THE KINGDOM IS COMING
Dr. W. A. Criswell
Isaiah 11:1-9
08-17-75
On radio, on television
with the great membership of this church, come. You’re sharing, you who listen
on the radio and watching on television, the services of the First Baptist Church in Dallas. And this is the
pastor bringing the message entitled: The Coming Kingdom; the Kingdom is Coming.
It is an expounding of a prophecy in the latter
part of the tenth chapter of Isaiah and the first part of the eleventh. Last
Sunday, we spoke of the prophecy in the first part of the tenth chapter of
Isaiah and now we go to the latter part of that chapter and the beginning of
the eleventh:
Behold, the Lord, the Lord of hosts—the Lord of
Sabaoth—shall lop the bough with terror, and the high ones of stature
shall be hewn down, and the haughty shall be humbled.
And God shall cut down the thickets of the
forest with iron, and the cedars of Lebanon shall fall by the arm and hand of
the mighty one.
But there shall come forth a rod—a shoot—out of
the stem—the stump, the stalk—of Jesse, and a branch—a netzer, a
Nazarene—shall grow out of his roots.
The Spirit of the Lord shall rest upon Him, the
spirit of wisdom and understanding, the spirit of counsel and might, the spirit
of knowledge and of the fear of the Lord.
And
then it describes the person of the coming king. Beginning at verse 6 we have
a description of the kingdom. First, a glorious king is coming. And second,
the glorious kingdom over which He shall assuredly and triumphantly reign.
The wolf shall dwell with the lamb, and the
leopard shall lie down with the kid; the calf and the young lion and the
fatling together. And a little child shall lead them.
The cow and the bear shall feed; their young
ones shall lie down together. And the—carnivorous, ravenous—lion will eat
straw like an ox.
The sucking child shall play on the hole of the
asp, the adder, the weaned child shall put his hand on the cockatrice’ den—the
cobra’s den.
They shall not hurt nor destroy in all My holy
mountain; for the earth shall be filled with the knowledge of the Lord, as the
waters cover the sea.
Could
you imagine a more glorious and optimistic prophecy than this, the king and the
coming kingdom? All of it arose out of the exigency, tragic and sorrowful, of
the day in which Isaiah lived.
From
horizon to horizon of the civilized world, Assyria held the earth in an iron grip, a merciless
and cruel empire. It was Assyria that invading Palestine destroyed forever the northern kingdom with
its capital at Samaria. And four times in
the life of this Isaiah did he ravage and overrun Judah. Had it not been for
an intervention of God in answer to the prayer of the good King Hezekiah, Assyria would have destroyed
little Judah.

Saved data entries
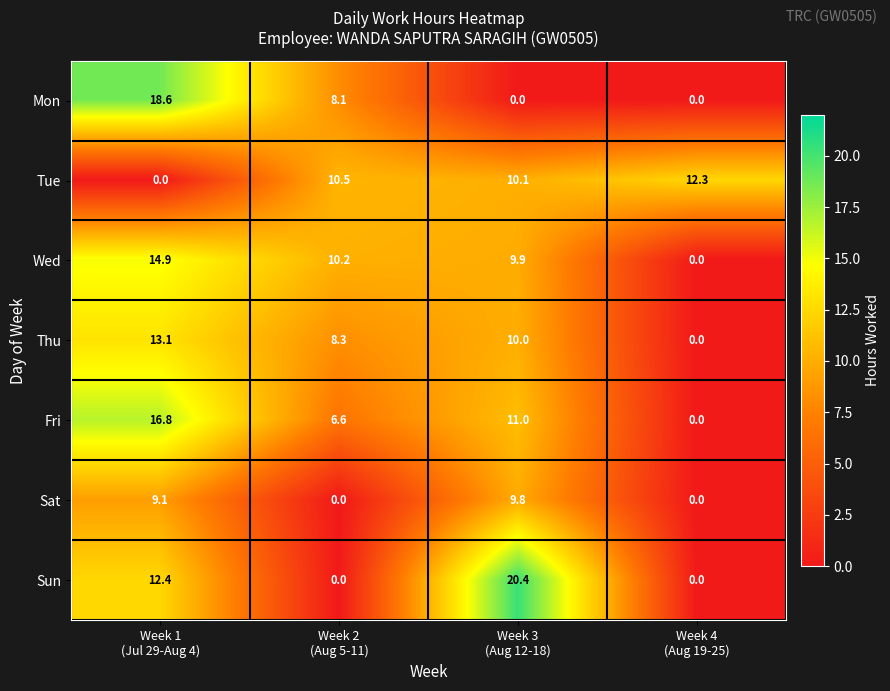

What is the maximum value for Mon?

18.6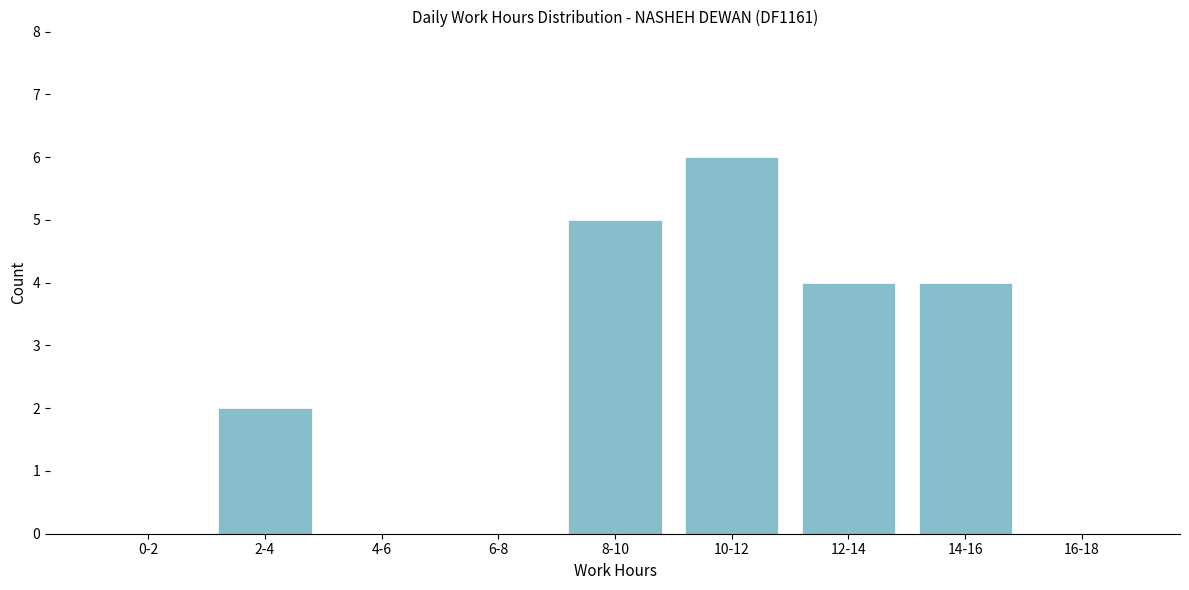

Reading left to right, transcribe all the data shown in this chart.

0-2=0	2-4=2	4-6=0	6-8=0	8-10=5	10-12=6	12-14=4	14-16=4	16-18=0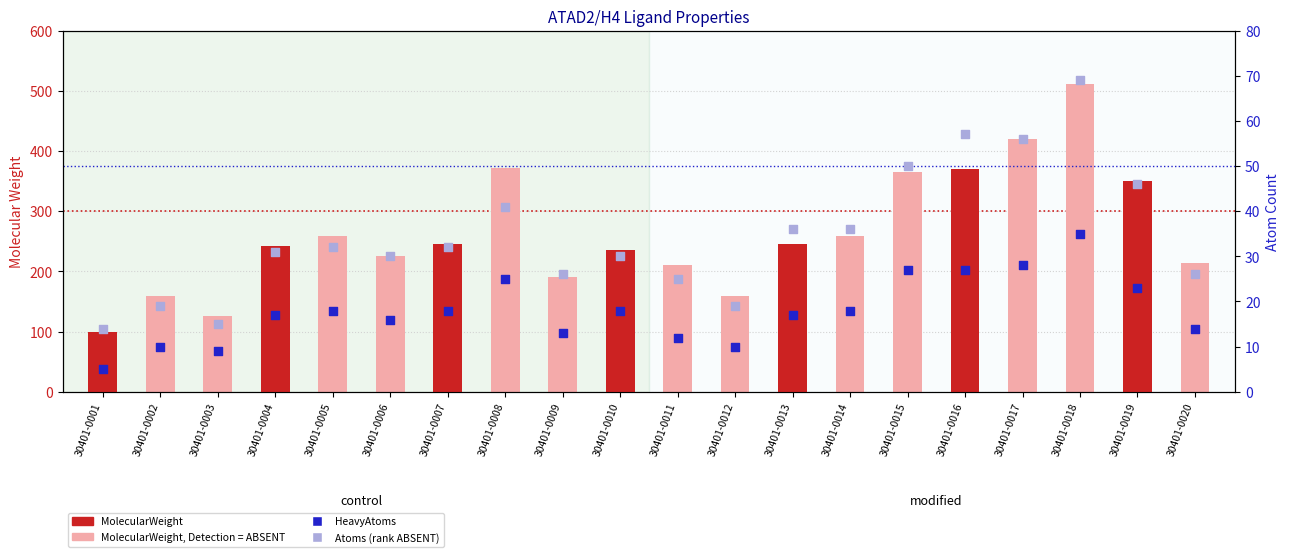

Which series reaches the maximum Y coordinate?

MolecularWeight (ABSENT)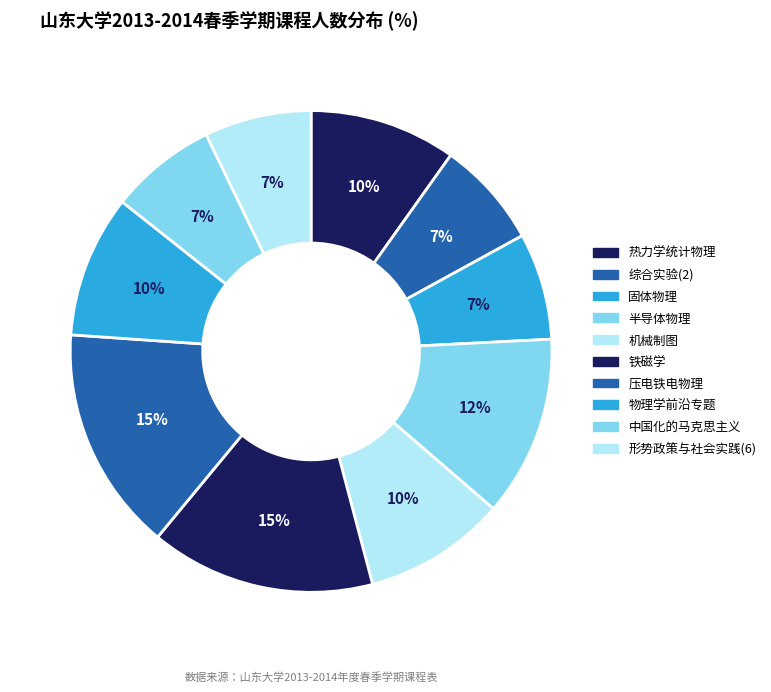

How many slices are in this pie chart?

10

◆ What you need to do:
Reproduce the part of the sermon starting at "But there shall" and ending at "and triumphantly reign.". Rely only on the sermon, not the listing.

◆ Result of this exercise:
But there shall come forth a rod—a shoot—out of
the stem—the stump, the stalk—of Jesse, and a branch—a netzer, a
Nazarene—shall grow out of his roots.
The Spirit of the Lord shall rest upon Him, the
spirit of wisdom and understanding, the spirit of counsel and might, the spirit
of knowledge and of the fear of the Lord.
And
then it describes the person of the coming king. Beginning at verse 6 we have
a description of the kingdom. First, a glorious king is coming. And second,
the glorious kingdom over which He shall assuredly and triumphantly reign.